The Republican majority in the House, swept into power during the 2010 mid-term election, is seeking deep cuts in non-defense discretionary spending, including cuts to National Public Radio, Planned Parenthood and various aid programs for low-income Americans. The GOP plan is the wrong way to go, Welch said.
“There is a need … to bring our fiscal situation into balance, but the plan that is being proposed and we’re acting on has two
fundamental problems with it. One, it won’t work, and then two, it’s going to unravel institutions that we need.”

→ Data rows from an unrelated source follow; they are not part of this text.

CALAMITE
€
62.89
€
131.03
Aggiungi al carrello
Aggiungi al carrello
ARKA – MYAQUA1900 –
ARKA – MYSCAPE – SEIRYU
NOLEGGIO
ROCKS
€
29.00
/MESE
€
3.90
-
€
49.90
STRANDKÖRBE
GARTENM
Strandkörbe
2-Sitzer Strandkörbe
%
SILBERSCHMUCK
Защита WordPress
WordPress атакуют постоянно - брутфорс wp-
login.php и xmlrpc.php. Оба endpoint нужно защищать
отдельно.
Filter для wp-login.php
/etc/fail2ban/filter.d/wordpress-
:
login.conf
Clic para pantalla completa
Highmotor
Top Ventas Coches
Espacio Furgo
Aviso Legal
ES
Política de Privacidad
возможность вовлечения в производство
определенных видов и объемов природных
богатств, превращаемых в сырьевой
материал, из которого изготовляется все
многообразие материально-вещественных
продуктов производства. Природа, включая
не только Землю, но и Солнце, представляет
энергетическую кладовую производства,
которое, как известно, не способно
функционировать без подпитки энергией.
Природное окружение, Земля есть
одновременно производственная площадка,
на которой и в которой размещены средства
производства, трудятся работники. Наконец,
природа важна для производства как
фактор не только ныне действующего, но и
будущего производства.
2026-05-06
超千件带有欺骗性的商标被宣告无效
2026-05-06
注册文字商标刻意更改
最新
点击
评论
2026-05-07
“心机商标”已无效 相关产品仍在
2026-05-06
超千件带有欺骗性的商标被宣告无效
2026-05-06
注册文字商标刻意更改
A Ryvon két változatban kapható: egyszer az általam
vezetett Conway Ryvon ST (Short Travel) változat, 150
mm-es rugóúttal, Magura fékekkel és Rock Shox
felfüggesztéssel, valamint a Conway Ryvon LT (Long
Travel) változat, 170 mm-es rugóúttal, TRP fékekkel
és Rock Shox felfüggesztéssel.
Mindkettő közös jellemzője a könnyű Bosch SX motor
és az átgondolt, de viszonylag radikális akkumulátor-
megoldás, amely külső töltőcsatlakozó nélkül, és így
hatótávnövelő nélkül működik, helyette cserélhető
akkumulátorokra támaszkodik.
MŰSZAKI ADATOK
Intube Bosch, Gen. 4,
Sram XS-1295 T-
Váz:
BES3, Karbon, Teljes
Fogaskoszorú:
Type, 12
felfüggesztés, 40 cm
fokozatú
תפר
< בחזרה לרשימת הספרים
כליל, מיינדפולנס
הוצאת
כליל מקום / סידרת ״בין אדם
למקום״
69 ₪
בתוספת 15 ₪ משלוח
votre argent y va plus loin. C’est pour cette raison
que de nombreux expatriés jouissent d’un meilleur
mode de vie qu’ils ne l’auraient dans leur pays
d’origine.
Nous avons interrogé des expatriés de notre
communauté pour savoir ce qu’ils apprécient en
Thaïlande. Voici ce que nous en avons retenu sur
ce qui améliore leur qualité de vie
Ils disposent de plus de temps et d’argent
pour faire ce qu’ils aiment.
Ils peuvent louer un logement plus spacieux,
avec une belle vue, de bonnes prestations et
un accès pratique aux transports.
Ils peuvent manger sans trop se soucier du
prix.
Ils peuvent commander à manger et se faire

Non-defense discretionary spending accounts for just 12 percent of the budget, Welch said. “You’re trying to solve 100 percent of the problem by looking at 12 percent of the budget,” he said.
Lawmakers should be looking everywhere to make cuts, including the Pentagon and the tax structure to balance expenditures with revenues, Welch said.
“If your way of showing that you’re really tough fiscally is to get into a bidding war about how much you’re willing to cut college scholarships or broadband investment or low-income heating assistance and the tougher budget-cutter has the higher number, I say that’s the wrong way to approach it,” Welch said. “The tougher budget cutter is the one who says, ‘Hey, we have to put everything on the table if we’re going to have a chance of being successful.’”
Welch said many of the Tea Party-backed GOP freshman House members are looking to achieve the same thing as Democrats. “Their goal is the same as mine — to get people back to work,” Welch said.
But so far, they’ve been unwilling to look beyond discretionary spending, he said. “The tax cuts are safe in our new world but our programs are not,” he said.
Meanwhile, Welch said changes Congress has made to the Small Business Administration have helped small business owners secure financing. The “practical adjustments” included a higher lending amount and
reining in high closing costs, he said.
Business owners now see the SBA as a “willing partner” rather than a big government bureaucracy, he said.